> To do
Please carry on the piece about the Finnish teacher-admissions quota from the point where it stops, not the rows that follow it.

Start of Text

I recently came across a paper by Ursina Schaede and Ville Mankki that contains a fascinating empirical finding with major implications for the way in which we think about meritocracy.
The paper examines the long run effects on students of a change in the manner in which their teachers were selected into a graduate program. Finland is well known for having an extremely effective school system, in part because primary teacher education has been "exclusively taught as a research-oriented, five year masters' degree at universities" since the 1970s. These programs are in very high demand among applicants, with acceptance rates of about 10 percent. The admissions process has a first stage based largely on scores on a high school matriculation exam, followed by a second stage involving interviews and the evaluation of live teaching. Candidates are ranked again at the end of the process, and those at the top are taken until capacity is filled.
For a number of years, acceptance into the second stage was based on a quota, ensuring that at least 40 percent of students making it through the first stage of evaluation were male. Although this did not place any constraint on second stage outcomes, it turned out that the entering classes (and hence several cohorts of trained teachers) did not differ much in gender composition from those making it through the first stage. The quota was abolished in 1989, leaving first stage outcomes unconstrained. The first post-quota cohort thus graduated in 1994.
The paper examines the causal effects of this change on the long run outcomes for students. Identification is facilitated by variations across municipalities in the age distribution of teachers at the time of quota removal, coupled with mandatory retirement at age 60. This means that students were differentially exposed to the newer post-quota cohorts, which had a different gender composition (fewer males) and a different distribution of scores on the matriculation exam (higher scores on average).

End of Text
Start of Extracted entries

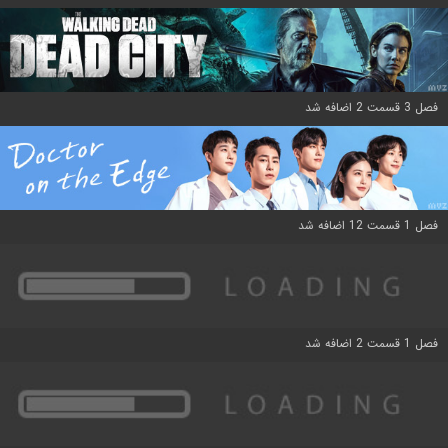
فصل 3 قسمت 2 اضافه شد
فصل 1 قسمت 12 اضافه شد
فصل 1 قسمت 2 اضافه شد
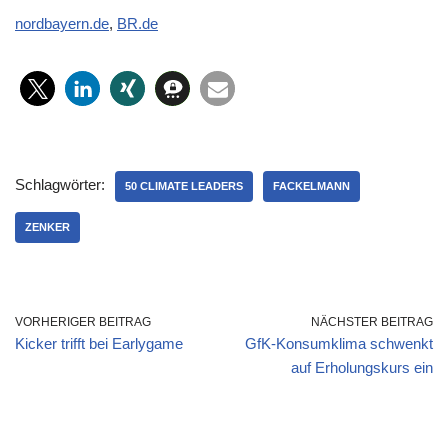
nordbayern.de
,
BR.de
Schlagwörter:
50 CLIMATE LEADERS
FACKELMANN
ZENKER
VORHERIGER BEITRAG
NÄCHSTER BEITRAG
Kicker trifft bei Earlygame
GfK-Konsumklima schwenkt
auf Erholungskurs ein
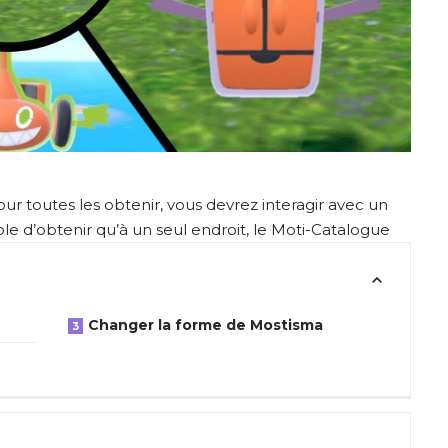
r toutes les obtenir, vous devrez interagir avec un
ible d’obtenir qu’à un seul endroit, le Moti-Catalogue
Changer la forme de Mostisma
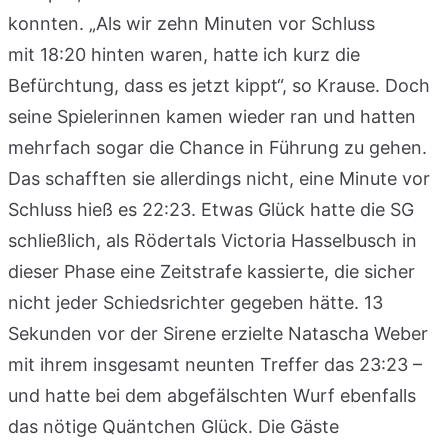
konnten. „Als wir zehn Minuten vor Schluss
mit 18:20 hinten waren, hatte ich kurz die
Befürchtung, dass es jetzt kippt“, so Krause. Doch
seine Spielerinnen kamen wieder ran und hatten
mehrfach sogar die Chance in Führung zu gehen.
Das schafften sie allerdings nicht, eine Minute vor
Schluss hieß es 22:23. Etwas Glück hatte die SG
schließlich, als Rödertals Victoria Hasselbusch in
dieser Phase eine Zeitstrafe kassierte, die sicher
nicht jeder Schiedsrichter gegeben hätte. 13
Sekunden vor der Sirene erzielte Natascha Weber
mit ihrem insgesamt neunten Treffer das 23:23 –
und hatte bei dem abgefälschten Wurf ebenfalls
das nötige Quäntchen Glück. Die Gäste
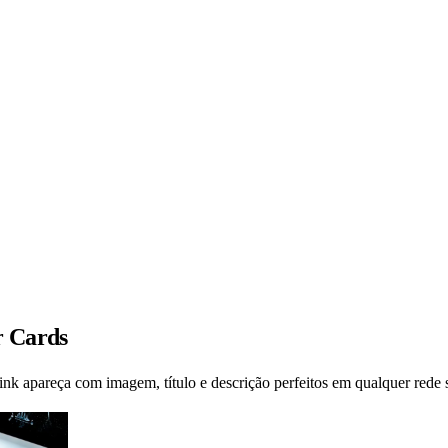
r Cards
nk apareça com imagem, título e descrição perfeitos em qualquer rede s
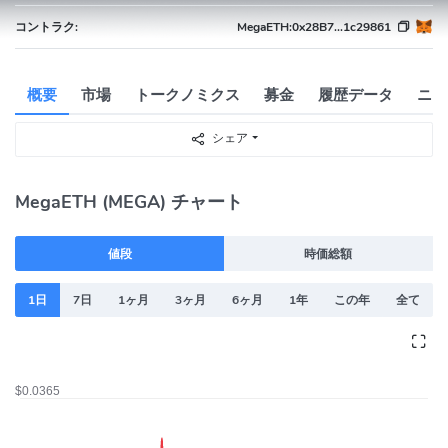
コントラク:
MegaETH:
0x28B7...1c29861
概要
市場
トークノミクス
募金
履歴データ
ニュ
シェア
MegaETH (MEGA) チャート
値段
時価総額
1日
7日
1ヶ月
3ヶ月
6ヶ月
1年
この年
全て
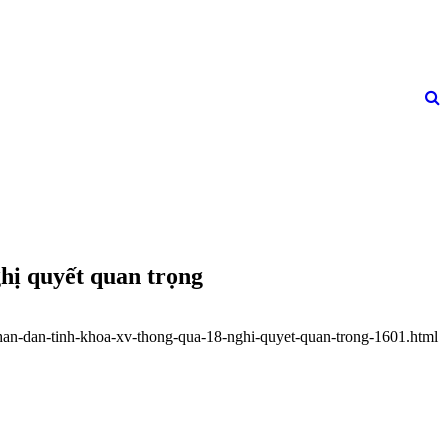
hị quyết quan trọng
nhan-dan-tinh-khoa-xv-thong-qua-18-nghi-quyet-quan-trong-1601.html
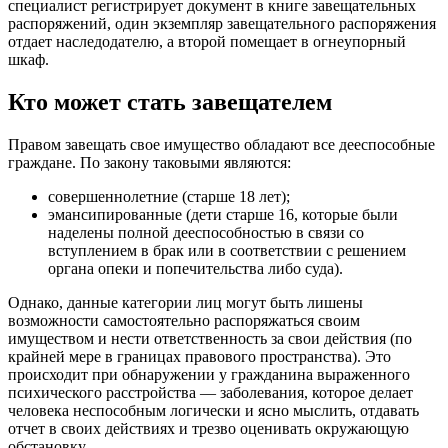
специалист регистрирует документ в книге завещательных
распоряжений, один экземпляр завещательного распоряжения
отдает наследодателю, а второй помещает в огнеупорный
шкаф.
Кто может стать завещателем
Правом завещать свое имущество обладают все дееспособные
граждане. По закону таковыми являются:
совершеннолетние (старше 18 лет);
эмансипированные (дети старше 16, которые были
наделены полной дееспособностью в связи со
вступлением в брак или в соответствии с решением
органа опеки и попечительства либо суда).
Однако, данные категории лиц могут быть лишены
возможности самостоятельно распоряжаться своим
имуществом и нести ответственность за свои действия (по
крайней мере в границах правового пространства). Это
происходит при обнаружении у гражданина выраженного
психического расстройства — заболевания, которое делает
человека неспособным логически и ясно мыслить, отдавать
отчет в своих действиях и трезво оценивать окружающую
обстановку.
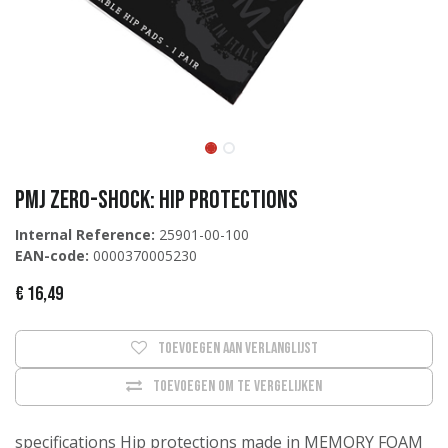
PMJ Zero-Shock: Hip protections
Internal Reference:
25901-00-100
EAN-code:
0000370005230
€
16,49
Toevoegen aan verlanglijst
Toevoegen om te vergelijken
specifications Hip protections made in MEMORY FOAM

End of Extracted entries

> Task result
The authors find that students differentially exposed to the quota-constrained cohorts of teachers ended up with better educational attainment and labor force participation at age 25. In other words, removal of the quota led to a decline in student performance. While this finding is interesting in its own right, even more interesting are the mechanisms that the authors rule out, and the one that they eventually accept.
Could the effect be arising through a role model channel, with particular benefit for boys? No, the authors find "no evidence for boys' educational attainment being more affected from exposure to male quota teachers relative to girls," and none of their "main effects differ systematically or significantly by pupil gender."
Could it be that male and female teachers bring different benefits to the table, with the whole being greater than the sum of its parts? This would be a benefit from diversity. The authors cannot rule this out entirely (the estimates are too noisy) but they do find that "the benefits of adding an additional male teacher are similar in magnitude between places with few male teachers and places where the share of men among colleagues is already high."
What, then, do the authors think is driving their results? They argue that the evidence "is consistent with male quota teachers contributing positive qualities to the school environment that are not sufficiently captured by the selection criterion in absence of the quota."
It is important to be clear about this, because the finding can be so easily misunderstood. It is not that the quota teachers proved effective because they were male. It is that the distributions of important characteristics (unmeasured by scores) were not identical across male and female applicant pools. The quota was picking up individuals with these characteristics by proxy. It is the characteristics that mattered for students, not the gender of the teacher.
For example, male teachers in the data were "slightly more likely to come from rural areas and to live in their region and municipality of birth when compared to female teachers." So a quota that favored rural applicants or those who had not moved from their municipality of birth could have had similar effects. In fact, this helps explain the mechanism—if rural applicants have fewer resources on average, they will have higher ability conditional on any given score than applicants from more resource-rich urban environments.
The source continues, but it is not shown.